Tarea escrita A
Copia literalmente las líneas del listado, empezando por la primera y continuando hasta la línea que contiene "6: (341, 213)", ambas incluidas.

-------- Fragmento proporcionado

“¡Queridos hermanos y hermanas!, hemos iniciado hace poco un camino
de catequesis sobre el tema de la esperanza, muy apto para el tiempo de
Adviento. A guiarnos ha sido hasta ahora el profeta Isaías.
Hoy, cuando faltan pocos días para la Navidad, quisiera reflexionar
de modo más específico sobre el momento en el cual, por así decir, la
esperanza ha entrado en el mundo, con la encarnación del Hijo de Dios.
El mismo profeta Isaías había preanunciado el nacimiento del Mesías
en algunos pasajes: «Miren, la joven está embarazada y dará a luz un
hijo, y lo llamará con el nombre de Emanuel» (7,14); y también – en otro
pasaje – «Saldrá una rama del tronco de Jesé y un retoño brotará de sus
raíces» (11,1).
En estos pasajes se entre ve el sentido de la Navidad: Dios cumple la
promesa haciéndose hombre; no abandona a su pueblo, se acerca hasta
despojarse de su divinidad. De este modo Dios demuestra su fidelidad e
inaugura un Reino nuevo, que dona una nueva esperanza a la humanidad. Y
¿cuál es esta esperanza? La vida eterna.
Cuando se habla de la esperanza, muchas veces se refiere a lo que no
está en el poder del hombre y que no es visible. De hecho, lo que
esperamos va más allá de nuestras fuerzas y nuestra mirada. Pero el
Nacimiento de Cristo, inaugurando la redención, nos habla de una
esperanza distinta, una esperanza segura, visible y comprensible, porque
está fundada en Dios
Él entra en el mundo y nos dona la fuerza para caminar con Él: Dios
camina con nosotros en Jesús, caminar con Él hacia la plenitud de la
vida, nos da la fuerza para estar de una manera nueva en el presente, a
pesar de exigir esfuerzo.
Esperar para el cristiano significa la certeza de estar en camino con
Cristo hacia el Padre que nos espera. La esperanza jamás está detenida,
la esperanza siempre está en camino y nos hace caminar. Esta esperanza,
que el Niño de Belén nos dona, ofrece una meta, un destino bueno en el
presente, la salvación para la humanidad, la bienaventuranza para quien
se encomienda a Dios misericordioso.
San Pablo resume todo esto con la expresión: “En la esperanza hemos
sido salvados” (Rom 8,24). Es decir, caminando de este modo, con
esperanza, somos salvados.
Y aquí podemos hacernos una pregunta, cada uno de nosotros: ¿yo
camino con esperanza o mi vida interior está detenida, cerrada? ¿Mi
corazón es un cajón cerrado o es un cajón abierto a la esperanza que me
hace caminar? No solo sino con Jesús. Una buena pregunta para hacernos.
En las casas de los cristianos, durante el tiempo de Adviento, se
prepara el pesebre, según la tradición que se remonta a San Francisco de
Asís. En su simplicidad, el pesebre transmite esperanza; cada uno de
los personajes está inmerso en esta atmósfera de esperanza.

----------------

Tarea escrita B
Reescribe el texto sobre la esperanza, empezando por "San Pablo resume" y continuando hasta "pregunta para hacernos.", y cambia "cajón" por "cofre".

-------- Fragmentos del listado

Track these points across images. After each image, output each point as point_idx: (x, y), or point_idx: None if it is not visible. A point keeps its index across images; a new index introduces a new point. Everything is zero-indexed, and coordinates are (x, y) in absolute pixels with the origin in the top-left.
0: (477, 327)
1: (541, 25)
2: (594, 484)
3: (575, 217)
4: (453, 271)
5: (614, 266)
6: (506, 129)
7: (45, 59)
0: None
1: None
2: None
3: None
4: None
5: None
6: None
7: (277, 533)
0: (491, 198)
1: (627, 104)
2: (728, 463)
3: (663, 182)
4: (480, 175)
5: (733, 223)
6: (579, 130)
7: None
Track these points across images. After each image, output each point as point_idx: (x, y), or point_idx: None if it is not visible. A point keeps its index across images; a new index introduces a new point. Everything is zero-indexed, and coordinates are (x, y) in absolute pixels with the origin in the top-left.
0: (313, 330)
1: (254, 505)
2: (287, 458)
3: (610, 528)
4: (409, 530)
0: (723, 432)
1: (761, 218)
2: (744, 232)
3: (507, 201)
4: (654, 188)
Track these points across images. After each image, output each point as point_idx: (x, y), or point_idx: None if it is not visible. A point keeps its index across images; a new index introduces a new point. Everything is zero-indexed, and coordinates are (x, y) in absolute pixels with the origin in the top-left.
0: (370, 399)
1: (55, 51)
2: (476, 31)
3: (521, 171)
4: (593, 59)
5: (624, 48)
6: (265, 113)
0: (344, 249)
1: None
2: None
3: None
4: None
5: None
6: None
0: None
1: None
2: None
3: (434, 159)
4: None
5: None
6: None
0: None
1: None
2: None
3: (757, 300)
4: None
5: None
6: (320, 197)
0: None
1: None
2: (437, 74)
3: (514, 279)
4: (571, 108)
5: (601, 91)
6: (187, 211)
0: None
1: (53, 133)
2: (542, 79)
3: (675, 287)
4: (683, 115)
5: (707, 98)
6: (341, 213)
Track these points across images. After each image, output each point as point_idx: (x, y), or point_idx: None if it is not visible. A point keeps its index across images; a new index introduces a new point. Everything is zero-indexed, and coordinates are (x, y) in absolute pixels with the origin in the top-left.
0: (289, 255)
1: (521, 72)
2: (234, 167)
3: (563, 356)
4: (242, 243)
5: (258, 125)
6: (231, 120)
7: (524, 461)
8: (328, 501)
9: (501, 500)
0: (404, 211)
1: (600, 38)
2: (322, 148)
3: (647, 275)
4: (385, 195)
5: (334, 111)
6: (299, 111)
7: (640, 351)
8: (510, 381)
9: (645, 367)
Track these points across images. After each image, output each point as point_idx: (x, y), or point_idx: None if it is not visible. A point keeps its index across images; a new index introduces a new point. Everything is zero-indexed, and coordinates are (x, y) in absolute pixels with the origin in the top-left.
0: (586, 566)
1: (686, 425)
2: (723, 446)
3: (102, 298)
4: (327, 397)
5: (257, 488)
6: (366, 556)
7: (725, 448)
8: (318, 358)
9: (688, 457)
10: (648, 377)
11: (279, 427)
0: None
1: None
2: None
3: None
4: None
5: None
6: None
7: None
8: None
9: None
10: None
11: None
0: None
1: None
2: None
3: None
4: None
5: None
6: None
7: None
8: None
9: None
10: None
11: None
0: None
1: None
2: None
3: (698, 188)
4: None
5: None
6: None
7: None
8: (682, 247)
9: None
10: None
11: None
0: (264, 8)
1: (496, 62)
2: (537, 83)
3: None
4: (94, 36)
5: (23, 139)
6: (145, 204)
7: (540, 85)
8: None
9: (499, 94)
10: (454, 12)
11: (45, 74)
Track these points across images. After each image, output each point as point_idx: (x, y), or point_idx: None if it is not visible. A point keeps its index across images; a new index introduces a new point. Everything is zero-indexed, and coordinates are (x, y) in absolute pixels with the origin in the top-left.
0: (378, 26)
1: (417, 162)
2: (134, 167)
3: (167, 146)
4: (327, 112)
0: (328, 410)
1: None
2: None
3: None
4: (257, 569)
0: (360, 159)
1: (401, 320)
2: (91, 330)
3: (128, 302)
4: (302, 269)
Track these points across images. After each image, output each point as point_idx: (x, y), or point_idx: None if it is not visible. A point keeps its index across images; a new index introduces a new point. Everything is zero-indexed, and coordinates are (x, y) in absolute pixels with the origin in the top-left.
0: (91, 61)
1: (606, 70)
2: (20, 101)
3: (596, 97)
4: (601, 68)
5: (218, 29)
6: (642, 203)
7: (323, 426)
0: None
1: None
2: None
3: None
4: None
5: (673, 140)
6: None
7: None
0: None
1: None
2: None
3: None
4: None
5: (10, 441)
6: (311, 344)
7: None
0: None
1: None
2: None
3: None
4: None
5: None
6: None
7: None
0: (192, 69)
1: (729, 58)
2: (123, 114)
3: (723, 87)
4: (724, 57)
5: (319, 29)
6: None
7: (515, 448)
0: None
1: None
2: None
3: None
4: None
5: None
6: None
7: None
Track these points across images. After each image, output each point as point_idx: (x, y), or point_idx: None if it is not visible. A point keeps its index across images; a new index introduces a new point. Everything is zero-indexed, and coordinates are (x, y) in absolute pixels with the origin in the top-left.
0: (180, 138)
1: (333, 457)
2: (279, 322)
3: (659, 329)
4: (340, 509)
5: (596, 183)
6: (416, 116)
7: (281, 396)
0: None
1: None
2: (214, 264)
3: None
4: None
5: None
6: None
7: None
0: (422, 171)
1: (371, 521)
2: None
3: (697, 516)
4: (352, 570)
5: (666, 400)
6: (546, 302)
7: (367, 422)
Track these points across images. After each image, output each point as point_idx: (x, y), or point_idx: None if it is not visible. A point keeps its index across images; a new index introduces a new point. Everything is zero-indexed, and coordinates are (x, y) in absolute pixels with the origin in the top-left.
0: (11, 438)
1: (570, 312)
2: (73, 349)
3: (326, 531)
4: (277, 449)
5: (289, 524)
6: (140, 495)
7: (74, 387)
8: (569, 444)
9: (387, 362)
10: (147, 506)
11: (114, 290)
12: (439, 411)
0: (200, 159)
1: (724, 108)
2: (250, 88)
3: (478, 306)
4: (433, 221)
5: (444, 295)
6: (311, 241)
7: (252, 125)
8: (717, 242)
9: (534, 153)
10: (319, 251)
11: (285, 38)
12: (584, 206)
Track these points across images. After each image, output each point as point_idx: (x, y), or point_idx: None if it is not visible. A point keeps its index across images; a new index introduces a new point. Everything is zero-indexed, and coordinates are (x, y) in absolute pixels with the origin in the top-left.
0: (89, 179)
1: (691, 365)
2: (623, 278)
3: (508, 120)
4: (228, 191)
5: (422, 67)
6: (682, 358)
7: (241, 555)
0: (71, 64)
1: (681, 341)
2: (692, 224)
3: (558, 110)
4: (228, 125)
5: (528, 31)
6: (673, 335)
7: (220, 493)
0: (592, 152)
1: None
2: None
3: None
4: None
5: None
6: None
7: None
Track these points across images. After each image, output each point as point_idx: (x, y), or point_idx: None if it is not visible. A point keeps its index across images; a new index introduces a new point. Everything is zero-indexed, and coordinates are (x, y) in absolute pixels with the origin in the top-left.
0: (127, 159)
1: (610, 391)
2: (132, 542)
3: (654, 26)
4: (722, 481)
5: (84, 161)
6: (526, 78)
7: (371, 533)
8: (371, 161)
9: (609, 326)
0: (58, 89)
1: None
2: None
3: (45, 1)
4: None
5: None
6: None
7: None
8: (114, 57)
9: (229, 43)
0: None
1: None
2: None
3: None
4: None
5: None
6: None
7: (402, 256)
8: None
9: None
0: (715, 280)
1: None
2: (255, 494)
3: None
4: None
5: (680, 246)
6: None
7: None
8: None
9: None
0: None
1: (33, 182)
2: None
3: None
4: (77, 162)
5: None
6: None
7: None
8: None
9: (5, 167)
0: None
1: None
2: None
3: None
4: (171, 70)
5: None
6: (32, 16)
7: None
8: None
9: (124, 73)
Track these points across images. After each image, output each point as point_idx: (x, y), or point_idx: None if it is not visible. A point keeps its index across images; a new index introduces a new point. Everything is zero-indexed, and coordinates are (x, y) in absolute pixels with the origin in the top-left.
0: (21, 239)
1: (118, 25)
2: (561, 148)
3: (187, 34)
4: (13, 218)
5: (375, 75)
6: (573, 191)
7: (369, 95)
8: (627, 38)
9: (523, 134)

----------------

Respuesta completa A
Track these points across images. After each image, output each point as point_idx: (x, y), or point_idx: None if it is not visible. A point keeps its index across images; a new index introduces a new point. Everything is zero-indexed, and coordinates are (x, y) in absolute pixels with the origin in the top-left.
0: (477, 327)
1: (541, 25)
2: (594, 484)
3: (575, 217)
4: (453, 271)
5: (614, 266)
6: (506, 129)
7: (45, 59)
0: None
1: None
2: None
3: None
4: None
5: None
6: None
7: (277, 533)
0: (491, 198)
1: (627, 104)
2: (728, 463)
3: (663, 182)
4: (480, 175)
5: (733, 223)
6: (579, 130)
7: None
Track these points across images. After each image, output each point as point_idx: (x, y), or point_idx: None if it is not visible. A point keeps its index across images; a new index introduces a new point. Everything is zero-indexed, and coordinates are (x, y) in absolute pixels with the origin in the top-left.
0: (313, 330)
1: (254, 505)
2: (287, 458)
3: (610, 528)
4: (409, 530)
0: (723, 432)
1: (761, 218)
2: (744, 232)
3: (507, 201)
4: (654, 188)
Track these points across images. After each image, output each point as point_idx: (x, y), or point_idx: None if it is not visible. A point keeps its index across images; a new index introduces a new point. Everything is zero-indexed, and coordinates are (x, y) in absolute pixels with the origin in the top-left.
0: (370, 399)
1: (55, 51)
2: (476, 31)
3: (521, 171)
4: (593, 59)
5: (624, 48)
6: (265, 113)
0: (344, 249)
1: None
2: None
3: None
4: None
5: None
6: None
0: None
1: None
2: None
3: (434, 159)
4: None
5: None
6: None
0: None
1: None
2: None
3: (757, 300)
4: None
5: None
6: (320, 197)
0: None
1: None
2: (437, 74)
3: (514, 279)
4: (571, 108)
5: (601, 91)
6: (187, 211)
0: None
1: (53, 133)
2: (542, 79)
3: (675, 287)
4: (683, 115)
5: (707, 98)
6: (341, 213)

Respuesta completa B
San Pablo resume todo esto con la expresión: “En la esperanza hemos
sido salvados” (Rom 8,24). Es decir, caminando de este modo, con
esperanza, somos salvados.
Y aquí podemos hacernos una pregunta, cada uno de nosotros: ¿yo
camino con esperanza o mi vida interior está detenida, cerrada? ¿Mi
corazón es un cofre cerrado o es un cofre abierto a la esperanza que me
hace caminar? No solo sino con Jesús. Una buena pregunta para hacernos.